Reflection & Auto-Deletion: A mechanism where the model continuously evaluates memory. If visual evidence suggests an intent is abandoned or completed, the framework automatically deletes the corresponding thread to prevent memory bloat and confusion.

3. Key Contributions

Task Definition: Introduced the Proactive Intent Recommendation (PIR) task, shifting the focus from reactive instruction-following to forward-looking intent anticipation.
PIRA-Bench: Created a novel benchmark with 100 real-world trajectories featuring interleaved multitasking, user profile context, and intentional noise to rigorously test disentanglement and filtering capabilities.
PIRF Framework: Proposed a baseline architecture that equips general MLLMs with iterative processing, dynamic memory, and reflection-based auto-deletion, significantly reducing hallucinations in noisy environments.

4. Experimental Results

The authors evaluated four state-of-the-art MLLMs (Gemini-3.1-Pro, GPT-5.2, Qwen3.5-Plus, Seed-1.8) using both a Naive Baseline (sliding context only) and the PIRF framework.

Naive Baseline Performance: Models suffered from "over-proactivity." For instance, GPT-5.2 achieved high recall (83.37%) but critically low precision (31.95%) and noise robustness, leading to a low final score ( $S_{final} = 12.76$ ).
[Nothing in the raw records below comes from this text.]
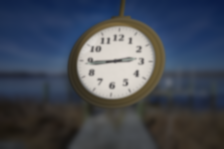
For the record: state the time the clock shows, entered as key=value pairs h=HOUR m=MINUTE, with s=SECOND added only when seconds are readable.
h=2 m=44
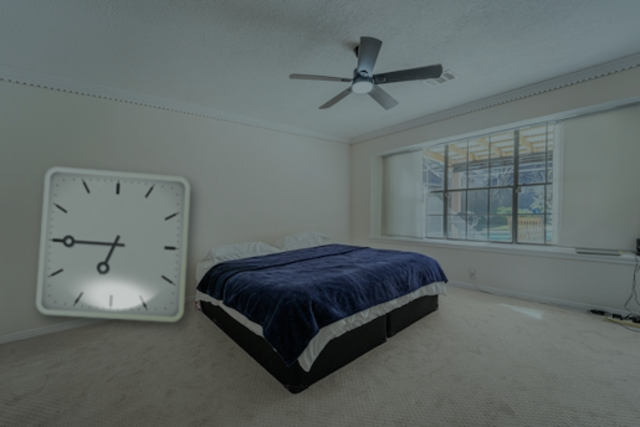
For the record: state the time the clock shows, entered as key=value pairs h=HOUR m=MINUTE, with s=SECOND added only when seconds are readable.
h=6 m=45
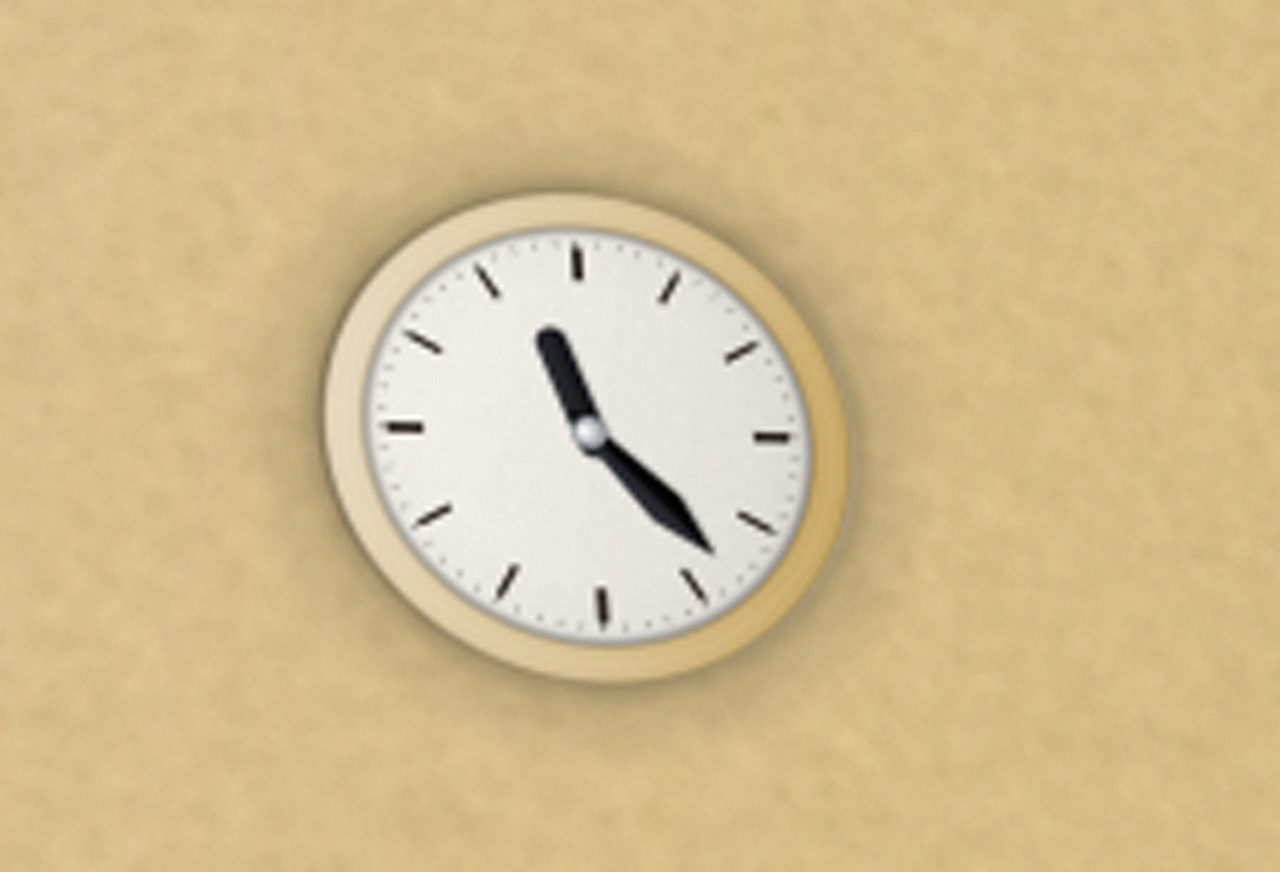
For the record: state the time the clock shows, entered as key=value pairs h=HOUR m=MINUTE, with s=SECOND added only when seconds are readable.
h=11 m=23
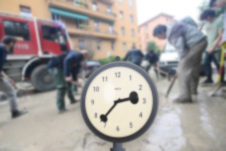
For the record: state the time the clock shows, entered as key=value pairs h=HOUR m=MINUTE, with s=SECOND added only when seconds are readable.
h=2 m=37
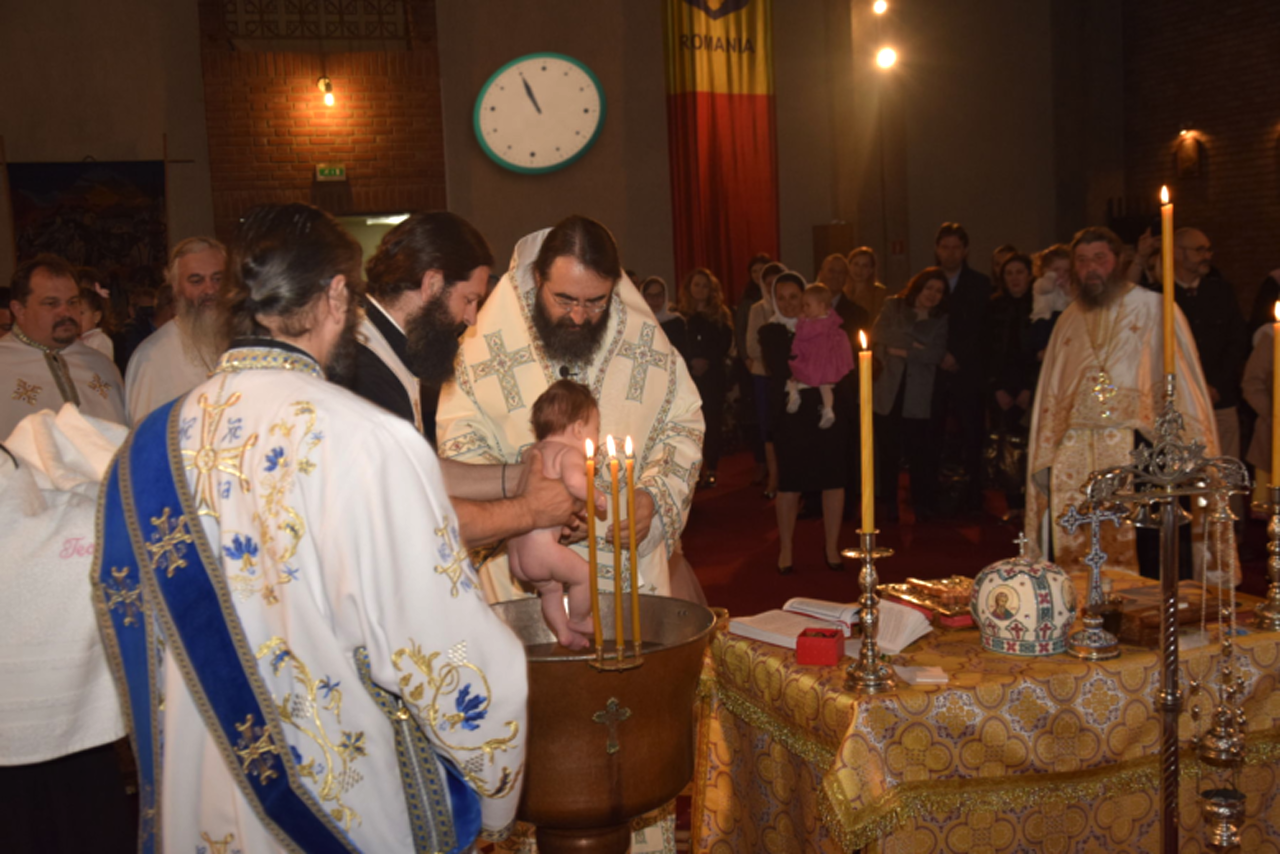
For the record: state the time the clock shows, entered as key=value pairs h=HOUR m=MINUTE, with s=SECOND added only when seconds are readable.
h=10 m=55
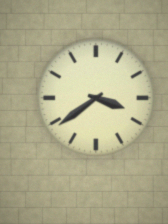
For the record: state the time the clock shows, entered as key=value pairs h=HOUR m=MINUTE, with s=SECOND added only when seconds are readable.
h=3 m=39
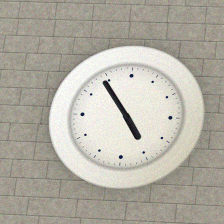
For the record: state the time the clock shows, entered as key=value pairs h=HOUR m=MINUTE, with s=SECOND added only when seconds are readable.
h=4 m=54
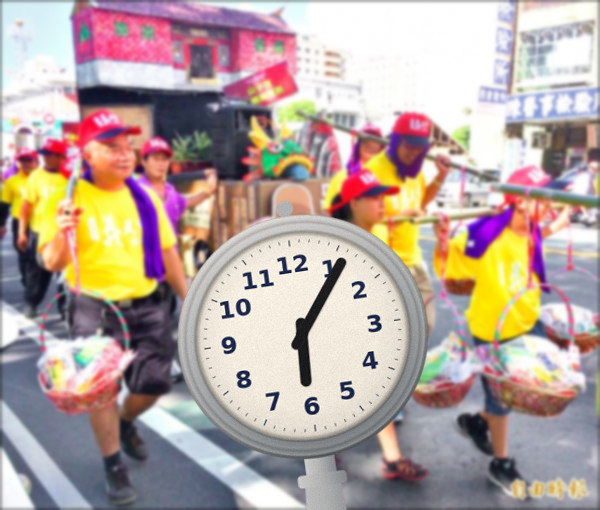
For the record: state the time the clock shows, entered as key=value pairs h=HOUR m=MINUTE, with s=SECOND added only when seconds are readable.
h=6 m=6
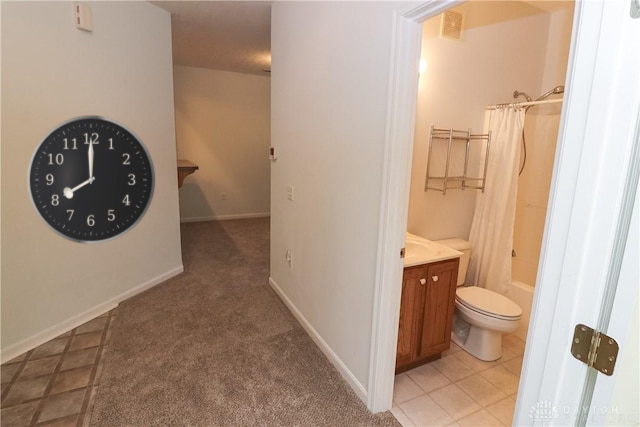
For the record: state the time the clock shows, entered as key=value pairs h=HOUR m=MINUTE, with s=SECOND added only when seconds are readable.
h=8 m=0
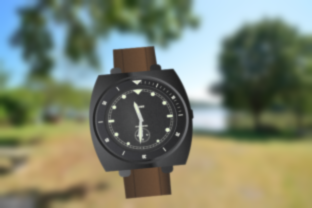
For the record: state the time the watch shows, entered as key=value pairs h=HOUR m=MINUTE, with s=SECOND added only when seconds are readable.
h=11 m=31
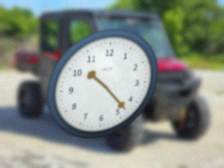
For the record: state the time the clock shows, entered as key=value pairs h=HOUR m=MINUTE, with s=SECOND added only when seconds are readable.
h=10 m=23
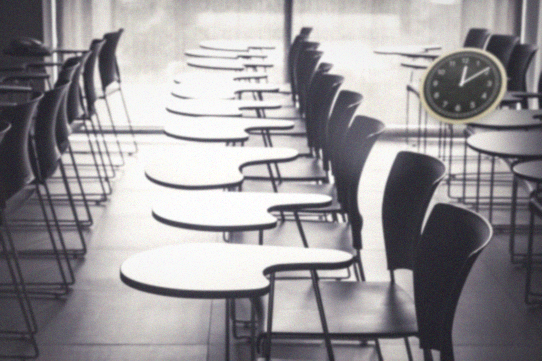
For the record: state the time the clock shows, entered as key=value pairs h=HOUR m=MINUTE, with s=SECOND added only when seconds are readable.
h=12 m=9
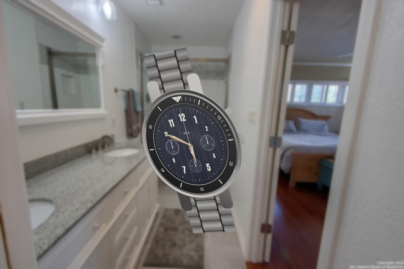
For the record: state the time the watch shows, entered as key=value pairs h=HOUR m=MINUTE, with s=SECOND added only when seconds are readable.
h=5 m=50
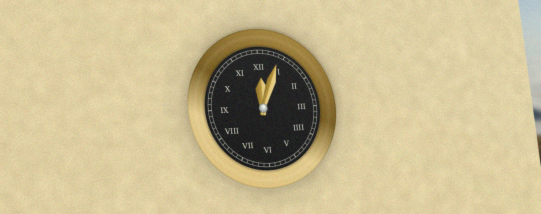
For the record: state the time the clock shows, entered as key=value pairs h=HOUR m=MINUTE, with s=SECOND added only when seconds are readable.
h=12 m=4
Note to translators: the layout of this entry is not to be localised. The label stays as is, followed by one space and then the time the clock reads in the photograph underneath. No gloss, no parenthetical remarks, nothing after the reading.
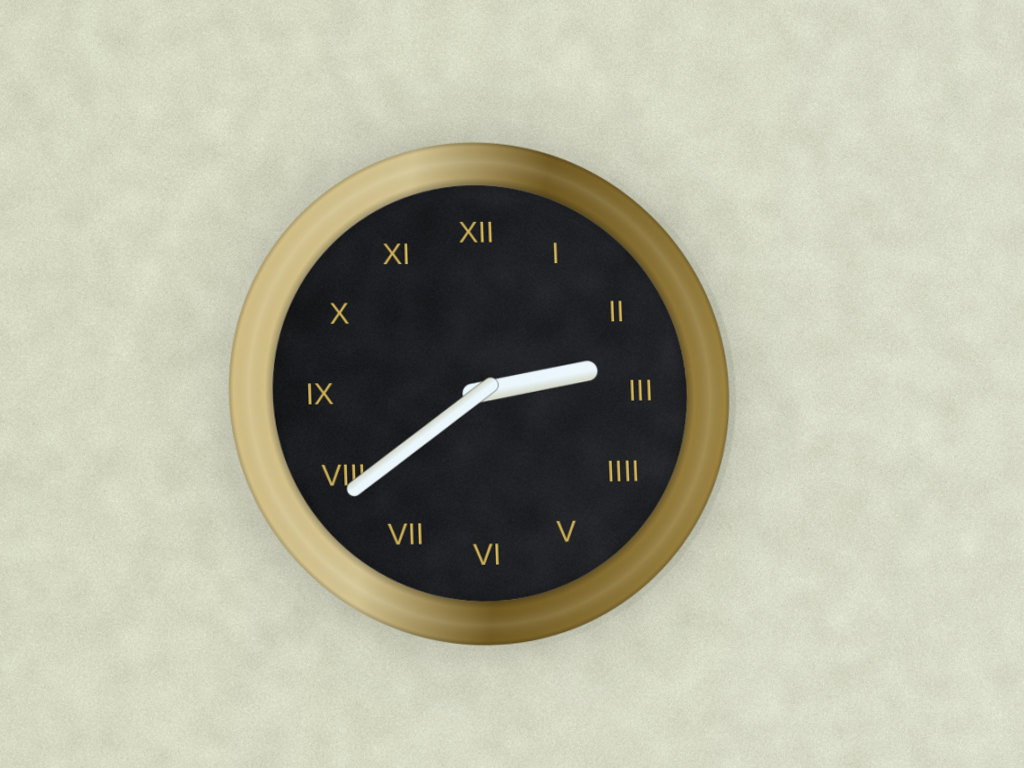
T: 2:39
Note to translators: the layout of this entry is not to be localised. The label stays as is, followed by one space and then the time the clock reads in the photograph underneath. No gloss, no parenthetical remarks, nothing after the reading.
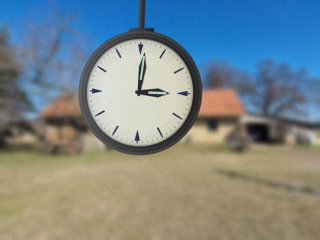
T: 3:01
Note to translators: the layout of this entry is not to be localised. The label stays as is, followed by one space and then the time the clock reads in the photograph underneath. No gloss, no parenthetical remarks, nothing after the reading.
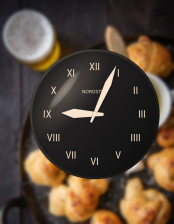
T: 9:04
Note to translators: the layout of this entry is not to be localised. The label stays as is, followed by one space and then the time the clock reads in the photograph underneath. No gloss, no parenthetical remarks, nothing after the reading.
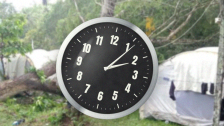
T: 2:06
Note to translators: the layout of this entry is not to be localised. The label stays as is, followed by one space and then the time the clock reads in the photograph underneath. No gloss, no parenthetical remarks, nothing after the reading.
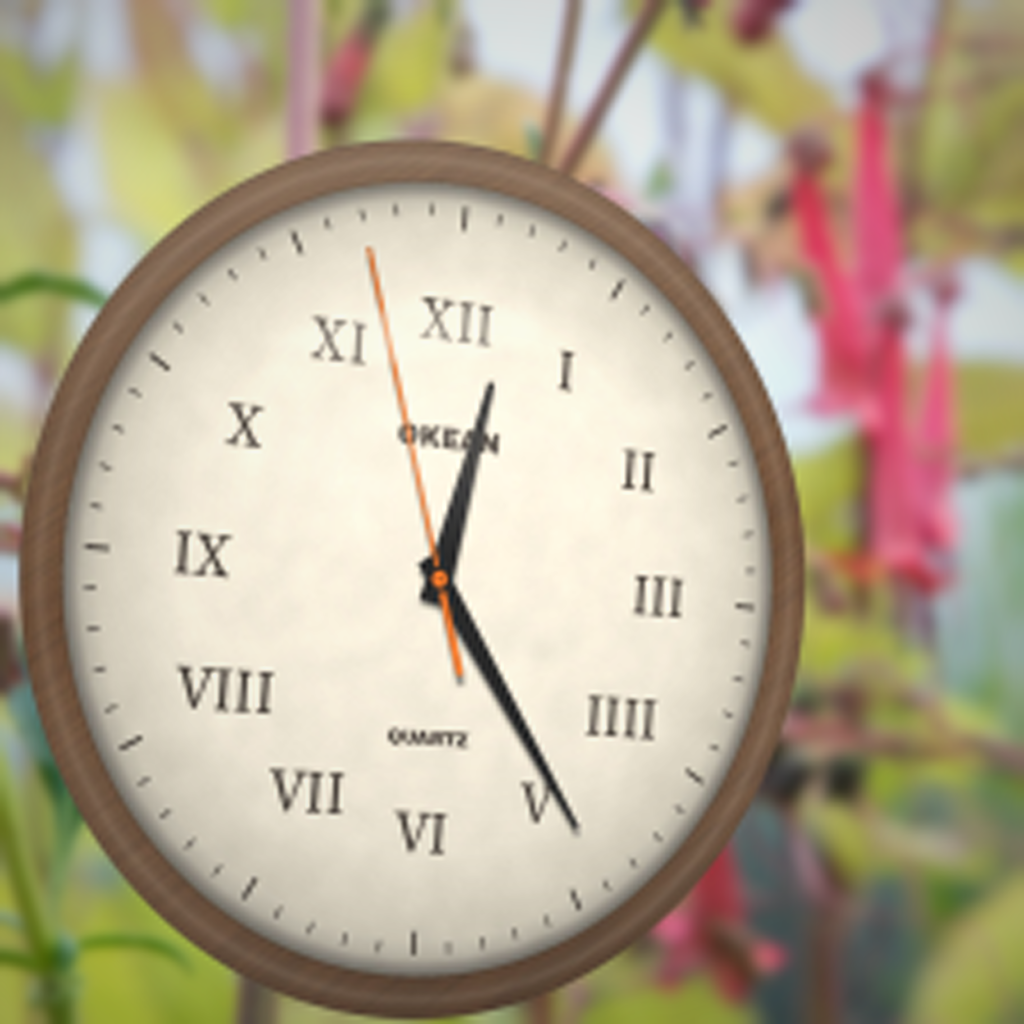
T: 12:23:57
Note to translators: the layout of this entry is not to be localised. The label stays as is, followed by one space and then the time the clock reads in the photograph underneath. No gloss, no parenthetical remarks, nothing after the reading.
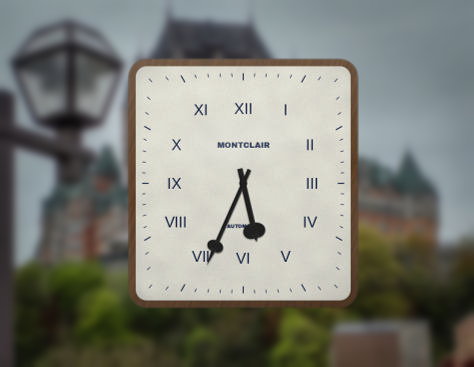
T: 5:34
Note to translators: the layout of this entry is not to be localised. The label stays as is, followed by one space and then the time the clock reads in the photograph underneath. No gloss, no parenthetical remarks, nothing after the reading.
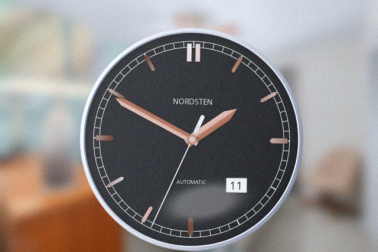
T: 1:49:34
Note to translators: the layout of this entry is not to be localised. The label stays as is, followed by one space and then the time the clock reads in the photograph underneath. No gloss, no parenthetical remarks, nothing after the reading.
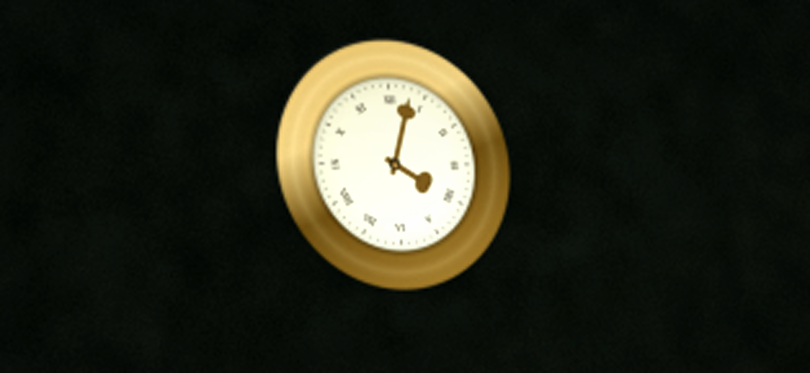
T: 4:03
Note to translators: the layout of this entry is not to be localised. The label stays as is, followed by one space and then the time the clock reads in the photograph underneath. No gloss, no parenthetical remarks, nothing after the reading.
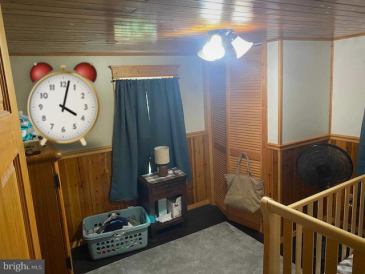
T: 4:02
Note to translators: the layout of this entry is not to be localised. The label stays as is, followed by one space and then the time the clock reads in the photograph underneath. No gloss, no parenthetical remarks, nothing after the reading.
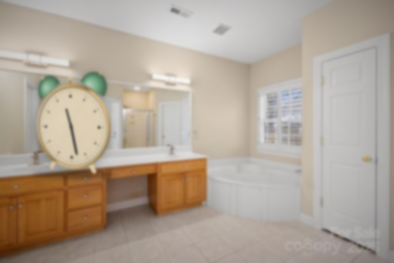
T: 11:28
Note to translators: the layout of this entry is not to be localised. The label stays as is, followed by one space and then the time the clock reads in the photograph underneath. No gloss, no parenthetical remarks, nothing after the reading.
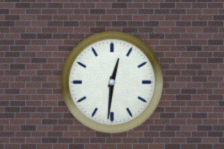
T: 12:31
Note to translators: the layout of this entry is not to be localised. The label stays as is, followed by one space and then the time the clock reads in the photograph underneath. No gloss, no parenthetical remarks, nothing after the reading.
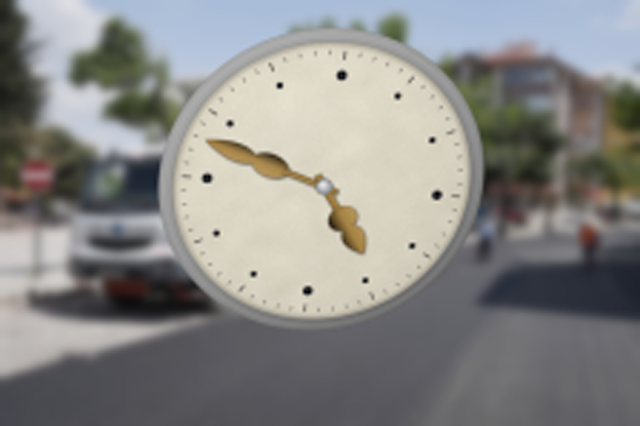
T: 4:48
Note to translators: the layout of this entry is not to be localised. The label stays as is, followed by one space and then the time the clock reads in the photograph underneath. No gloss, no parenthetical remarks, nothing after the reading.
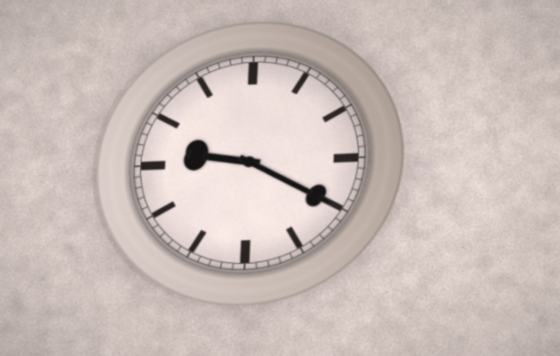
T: 9:20
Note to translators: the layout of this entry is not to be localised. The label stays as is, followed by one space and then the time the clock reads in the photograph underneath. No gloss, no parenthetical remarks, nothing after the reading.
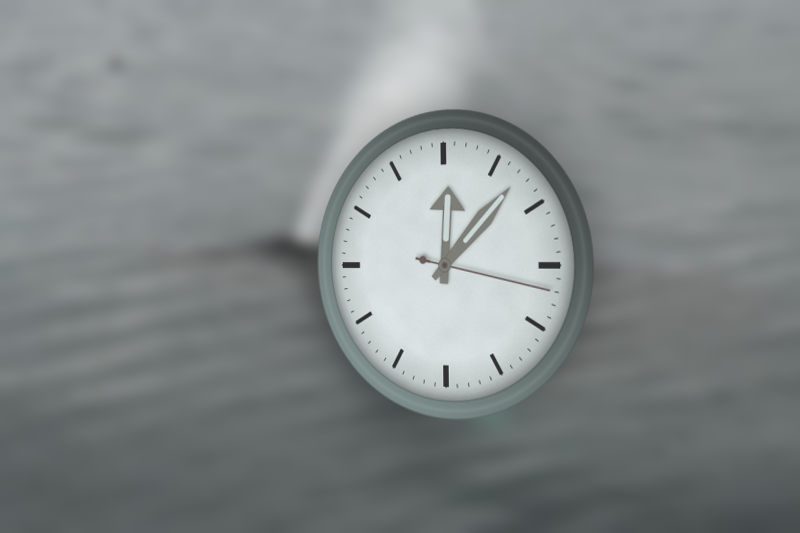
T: 12:07:17
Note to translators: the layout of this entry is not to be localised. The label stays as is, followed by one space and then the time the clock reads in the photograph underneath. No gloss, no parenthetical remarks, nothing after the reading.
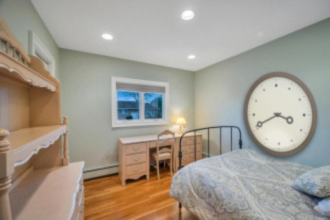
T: 3:41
It tended to hallucinate intents during idle periods.
PIRF Performance: The framework significantly improved all models.
- GPT-5.2: Precision improved by ~18 points, and $S_{final}$ nearly doubled (12.76 $\to$ 24.00).
- Seed-1.8: Achieved the highest overall score ( $S_{final} = 28.05$ ) due to superior noise rejection ( $FPS_{norm} = 50.36$ ), demonstrating that "operational restraint" is as vital as reasoning capability.
Human vs. AI: Human evaluators achieved an $S_{final}$ of 90.35, far surpassing the best model (28.05). The gap is primarily driven by precision and noise robustness; humans rarely hallucinate intents during noise, whereas even top models struggle with false positives.
Ablation Study: Removing noise from trajectories ("Clean" vs. "Noised") revealed that current models have high precision in idealized settings (e.g., GPT-5.2 Precision $\approx$ 92%) but collapse in noisy environments (Precision $\approx$ 50%). This confirms that visual clutter is the primary cause of hallucination.

5. Significance

Paradigm Shift: The paper marks a critical transition in GUI automation from "instruction-following" to "intent-anticipation," a necessary step for creating truly autonomous personal assistants.
Robustness over Sensitivity: The results highlight that for proactive agents, operational restraint (knowing when not to act) is more critical than raw sensitivity. A helpful assistant must avoid flooding the user with hallucinations during idle moments.
Future Direction: The work establishes that structured state tracking and self-reflection mechanisms are viable pathways to mitigate hallucinations. It sets a rigorous standard for future research, emphasizing that the next generation of agents must be not only smarter but also more discerning about when to intervene.